▸ **Task directions**:
Would you pull out every line of the material that contains the string "Right"?

▸ **Data for the task**:
┄┄┄┄┄┄┄┄┄┄

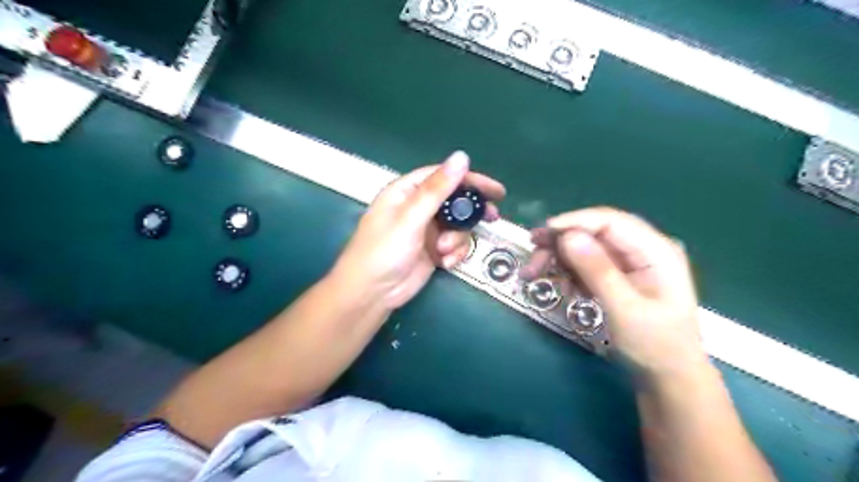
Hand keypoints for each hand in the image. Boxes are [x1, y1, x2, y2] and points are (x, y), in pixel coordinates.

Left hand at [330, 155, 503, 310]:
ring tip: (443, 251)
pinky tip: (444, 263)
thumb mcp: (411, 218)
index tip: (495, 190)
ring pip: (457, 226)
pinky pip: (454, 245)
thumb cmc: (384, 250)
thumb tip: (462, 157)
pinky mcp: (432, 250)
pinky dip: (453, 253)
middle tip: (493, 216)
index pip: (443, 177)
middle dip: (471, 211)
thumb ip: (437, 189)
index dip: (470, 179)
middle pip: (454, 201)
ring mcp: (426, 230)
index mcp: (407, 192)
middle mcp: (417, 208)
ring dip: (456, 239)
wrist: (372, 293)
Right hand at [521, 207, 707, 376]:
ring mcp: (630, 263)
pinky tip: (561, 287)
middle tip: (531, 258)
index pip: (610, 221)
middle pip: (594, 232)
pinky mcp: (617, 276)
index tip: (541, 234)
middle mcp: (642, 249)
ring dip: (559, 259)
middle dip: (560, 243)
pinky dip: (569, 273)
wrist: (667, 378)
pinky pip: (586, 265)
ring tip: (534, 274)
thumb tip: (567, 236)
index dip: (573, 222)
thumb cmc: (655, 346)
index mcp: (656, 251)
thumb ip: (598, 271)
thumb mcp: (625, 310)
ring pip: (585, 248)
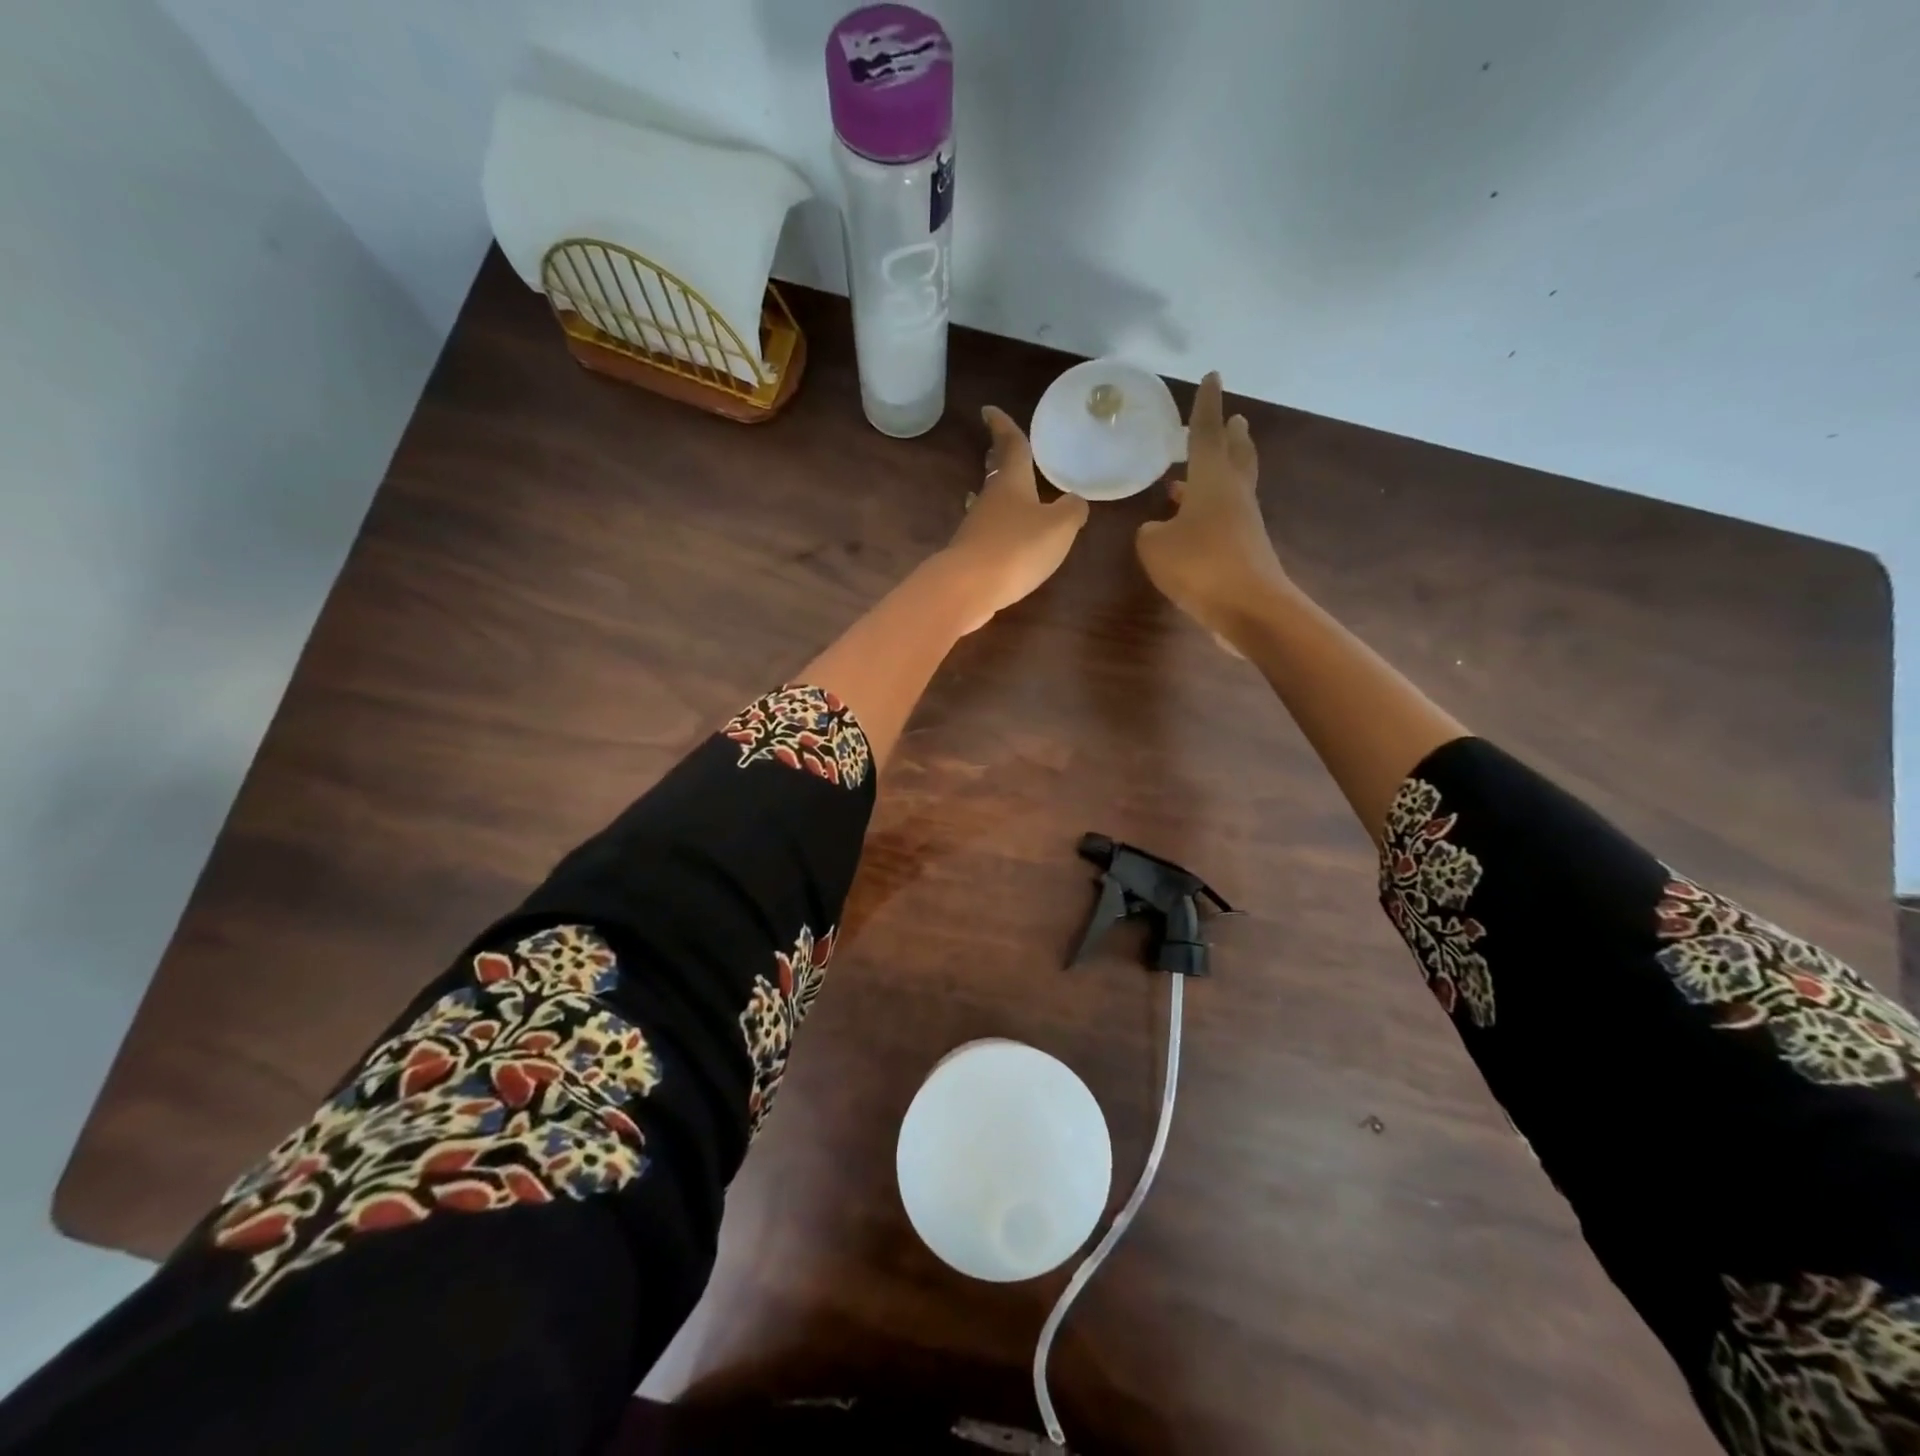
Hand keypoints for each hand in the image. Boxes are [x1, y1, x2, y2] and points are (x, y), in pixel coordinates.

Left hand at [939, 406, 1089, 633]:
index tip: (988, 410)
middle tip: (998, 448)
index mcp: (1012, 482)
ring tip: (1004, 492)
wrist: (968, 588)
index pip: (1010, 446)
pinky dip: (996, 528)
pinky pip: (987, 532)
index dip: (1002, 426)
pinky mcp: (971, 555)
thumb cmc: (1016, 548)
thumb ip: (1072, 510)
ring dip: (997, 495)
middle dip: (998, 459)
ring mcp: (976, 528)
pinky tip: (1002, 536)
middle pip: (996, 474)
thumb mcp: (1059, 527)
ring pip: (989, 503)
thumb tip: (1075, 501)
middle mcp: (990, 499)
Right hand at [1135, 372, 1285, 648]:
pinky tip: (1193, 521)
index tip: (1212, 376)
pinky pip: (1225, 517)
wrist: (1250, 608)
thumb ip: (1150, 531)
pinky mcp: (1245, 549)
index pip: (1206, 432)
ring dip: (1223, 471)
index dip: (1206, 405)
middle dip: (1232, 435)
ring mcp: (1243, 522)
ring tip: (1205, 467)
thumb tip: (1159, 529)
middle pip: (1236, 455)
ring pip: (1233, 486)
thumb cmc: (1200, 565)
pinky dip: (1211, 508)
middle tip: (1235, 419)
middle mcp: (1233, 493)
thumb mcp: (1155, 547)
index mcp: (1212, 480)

┄┄┄┄┄┄┄┄┄┄

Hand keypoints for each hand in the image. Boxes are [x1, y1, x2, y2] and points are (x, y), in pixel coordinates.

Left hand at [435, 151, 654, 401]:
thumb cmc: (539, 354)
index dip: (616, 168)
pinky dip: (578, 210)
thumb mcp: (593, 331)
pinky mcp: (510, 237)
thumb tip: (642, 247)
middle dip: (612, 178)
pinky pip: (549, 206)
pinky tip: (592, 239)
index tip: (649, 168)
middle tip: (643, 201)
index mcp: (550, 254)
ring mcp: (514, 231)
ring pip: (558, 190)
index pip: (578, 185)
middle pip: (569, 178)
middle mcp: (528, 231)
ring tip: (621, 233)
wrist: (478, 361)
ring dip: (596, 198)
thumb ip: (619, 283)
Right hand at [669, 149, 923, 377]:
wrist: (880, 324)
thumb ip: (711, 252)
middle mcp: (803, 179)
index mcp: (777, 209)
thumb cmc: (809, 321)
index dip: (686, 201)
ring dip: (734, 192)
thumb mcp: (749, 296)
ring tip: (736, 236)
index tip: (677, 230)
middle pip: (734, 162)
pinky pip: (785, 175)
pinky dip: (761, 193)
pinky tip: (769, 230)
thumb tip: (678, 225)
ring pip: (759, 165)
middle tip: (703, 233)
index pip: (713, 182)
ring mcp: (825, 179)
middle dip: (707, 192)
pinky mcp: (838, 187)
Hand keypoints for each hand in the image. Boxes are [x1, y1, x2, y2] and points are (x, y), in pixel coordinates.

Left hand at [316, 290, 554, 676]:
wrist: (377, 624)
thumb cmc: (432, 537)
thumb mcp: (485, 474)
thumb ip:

┄┄┄┄┄┄┄┄┄┄

▸ **Written answer**:
Right hand at [521, 207, 707, 376]:
Right hand at [1135, 372, 1285, 648]:
Right hand at [669, 149, 923, 377]:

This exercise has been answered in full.